We are seeking a Data Governance Engineer to design and implement scalable data governance, quality, security, and compliance capabilities across modern cloud data platforms. This role will work closely with data engineering, analytics, AI/ML, and compliance teams to ensure data is trusted, secure, compliant, and ready for analytics, reporting, and GenAI use cases across AWS and Azure environments.
Data Governance Frameworks \& Policy Implementation
- Design and implement data governance frameworks covering data ownership, stewardship, classification, retention, and lifecycle management.
- Translate business, regulatory, and compliance requirements into enforceable technical controls.
- Define and manage data standards, naming conventions, and documentation practices.
Metadata, Lineage \& Cataloging
- Implement and manage data catalogs, metadata management, and business glossaries.

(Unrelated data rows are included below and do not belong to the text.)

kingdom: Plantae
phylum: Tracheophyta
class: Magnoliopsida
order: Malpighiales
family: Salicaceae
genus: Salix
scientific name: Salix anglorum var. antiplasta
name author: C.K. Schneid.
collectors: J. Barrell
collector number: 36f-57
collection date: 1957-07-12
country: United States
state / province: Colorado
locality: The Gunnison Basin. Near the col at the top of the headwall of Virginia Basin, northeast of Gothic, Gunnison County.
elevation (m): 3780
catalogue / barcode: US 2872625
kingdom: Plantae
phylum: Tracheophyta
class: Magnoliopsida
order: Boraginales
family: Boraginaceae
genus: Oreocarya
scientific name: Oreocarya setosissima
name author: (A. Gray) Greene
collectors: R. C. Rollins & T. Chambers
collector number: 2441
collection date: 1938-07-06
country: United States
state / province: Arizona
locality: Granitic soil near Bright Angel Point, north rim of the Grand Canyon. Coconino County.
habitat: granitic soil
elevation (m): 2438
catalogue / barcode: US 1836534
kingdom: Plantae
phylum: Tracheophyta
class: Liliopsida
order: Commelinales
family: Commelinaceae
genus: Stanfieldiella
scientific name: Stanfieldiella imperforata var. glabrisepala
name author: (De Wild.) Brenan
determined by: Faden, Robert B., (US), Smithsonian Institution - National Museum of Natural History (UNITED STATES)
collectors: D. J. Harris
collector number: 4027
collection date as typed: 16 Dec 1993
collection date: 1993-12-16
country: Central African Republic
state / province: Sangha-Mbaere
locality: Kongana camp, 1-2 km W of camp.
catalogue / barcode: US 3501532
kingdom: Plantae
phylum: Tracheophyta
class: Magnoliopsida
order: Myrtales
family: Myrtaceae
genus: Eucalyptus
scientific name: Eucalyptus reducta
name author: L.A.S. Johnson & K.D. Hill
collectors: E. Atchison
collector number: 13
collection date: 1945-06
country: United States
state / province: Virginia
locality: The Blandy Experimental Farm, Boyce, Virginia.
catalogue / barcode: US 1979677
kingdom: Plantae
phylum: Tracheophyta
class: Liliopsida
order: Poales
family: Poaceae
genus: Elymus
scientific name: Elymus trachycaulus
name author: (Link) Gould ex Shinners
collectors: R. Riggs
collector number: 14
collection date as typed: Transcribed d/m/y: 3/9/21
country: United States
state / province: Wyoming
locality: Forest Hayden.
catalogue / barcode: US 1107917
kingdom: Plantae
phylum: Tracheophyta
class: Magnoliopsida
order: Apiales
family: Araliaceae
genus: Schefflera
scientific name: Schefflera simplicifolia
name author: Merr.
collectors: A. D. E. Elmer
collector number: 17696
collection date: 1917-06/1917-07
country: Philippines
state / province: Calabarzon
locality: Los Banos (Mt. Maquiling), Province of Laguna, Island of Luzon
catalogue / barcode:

- Enable end‑to‑end data lineage across ingestion, transformation, and consumption layers.
- Ensure metadata coverage for datasets in Databricks, Snowflake, S3, and ADLS.
Data Quality Engineering
- Design and implement data quality rules, checks, and monitoring frameworks.
- Integrate data quality validation into ETL/ELT pipelines.
- Define SLAs and metrics for data reliability and trustworthiness.
- Support root cause analysis and remediation of data quality issues.
Security, Privacy \& Compliance
- Implement data classification, masking, tokenization, and encryption strategies.
- Enforce role‑based and attribute‑based access control across cloud platforms.
- Ensure compliance with regulatory and privacy requirements (e.g., HIPAA, GDPR, internal policies).
- Support secure data access for analytics, ML, and GenAI workloads (SageMaker, Bedrock).
Cloud \& Platform Governance
- Define and enforce governance controls across AWS and Azure data services.
- Partner with platform teams to implement guardrails, policies, and controls.
- Monitor and audit data access, usage, and policy compliance.
AI / GenAI Governance Enablement
* Enable responsible AI and GenAI governance by
- Ensuring trusted, high‑quality data inputs
- Applying secure access and privacy controls
- Supporting lineage and explainability for AI/ML data pipelines
- Collaborate with AI/ML teams leveraging SageMaker and Amazon Bedrock.
Automation \& DevOps
- Automate governance, quality, and compliance checks using CI/CD pipelines.
- Implement infrastructure‑as‑code for governance configurations where applicable.
- Integrate monitoring, logging, and alerting for governance controls.
Collaboration \& Stakeholder Engagement
- Work closely with data engineers, architects, data scientists, compliance, and business stakeholders.
- Educate teams on governance standards and best practices.
- Assist data owners and stewards with onboarding governed datasets.
- *Required Skills \& Experience**
Technical Skills
- Strong experience with SQL and Python.
- Hands‑on experience with Databricks and Snowflake.
- Proven experience with AWS and/or Azure data platforms.
- Experience implementing:
- Data catalogs, metadata, and lineage
- Data quality frameworks
- Data security and access controls
- Familiarity with ML / AI platforms (SageMaker, Bedrock) from a data governance perspective.
- Understanding of data architecture, ETL/ELT workflows, and analytics pipelines.
- Experience with DevOps and automation concepts.
Soft Skills
- Strong analytical and problem‑solving skills.
- Excellent communication skills with both technical and non‑technical audiences.
- Ability to influence data practices across teams.
- Detail‑oriented with a strong focus on risk mitigation and data trust.
- *Education Requirements**
Bachelor’s degree in Computer Science, Data Management, Information Systems, Engineering, or a related field.
Master’s degree is a plus.
- *Experience Requirements**
5\+ years of experience in data engineering, data governance, or data management roles.
3\+ years of hands‑on experience in cloud data platforms (AWS and/or Azure).
Experience supporting enterprise‑scale analytics, reporting, and AI initiatives.
- *Preferred Qualifications**
Certifications in AWS, Azure, Databricks, Snowflake, or Data Governance.
Experience in regulated industries (healthcare, life sciences, finance).
Familiarity with privacy, security, and compliance frameworks.
Experience supporting governed data for GenAI initiatives.